Each line of the records below that holds "your" should be returned.
═════ MATERIAL FOR THIS EXERCISE ═════
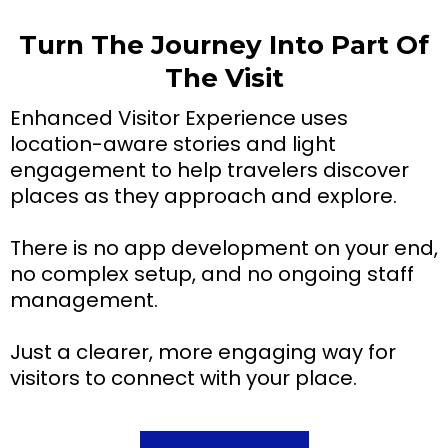
Turn The Journey Into Part Of
The Visit
Enhanced Visitor Experience uses
location-aware stories and light
engagement to help travelers discover
places as they approach and explore.
There is no app development on your end,
no complex setup, and no ongoing staff
management.
Just a clearer, more engaging way for
visitors to connect with your place.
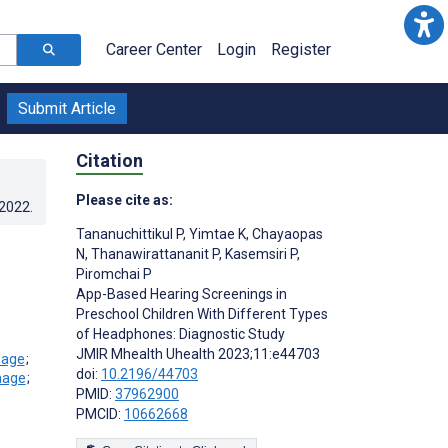
Career Center
Login
Register
Submit Article
Citation
Please cite as:
.2022
.
Tananuchittikul P
,
Yimtae K
,
Chayaopas
N
,
Thanawirattananit P
,
Kasemsiri P
,
Piromchai P
App-Based Hearing Screenings in
Preschool Children With Different Types
of Headphones: Diagnostic Study
JMIR Mhealth Uhealth 2023;11:e44703
;
doi:
10.2196/44703
;
PMID:
37962900
PMCID:
10662668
═════
EXERCISE RESULT:
There is no app development on your end,
visitors to connect with your place.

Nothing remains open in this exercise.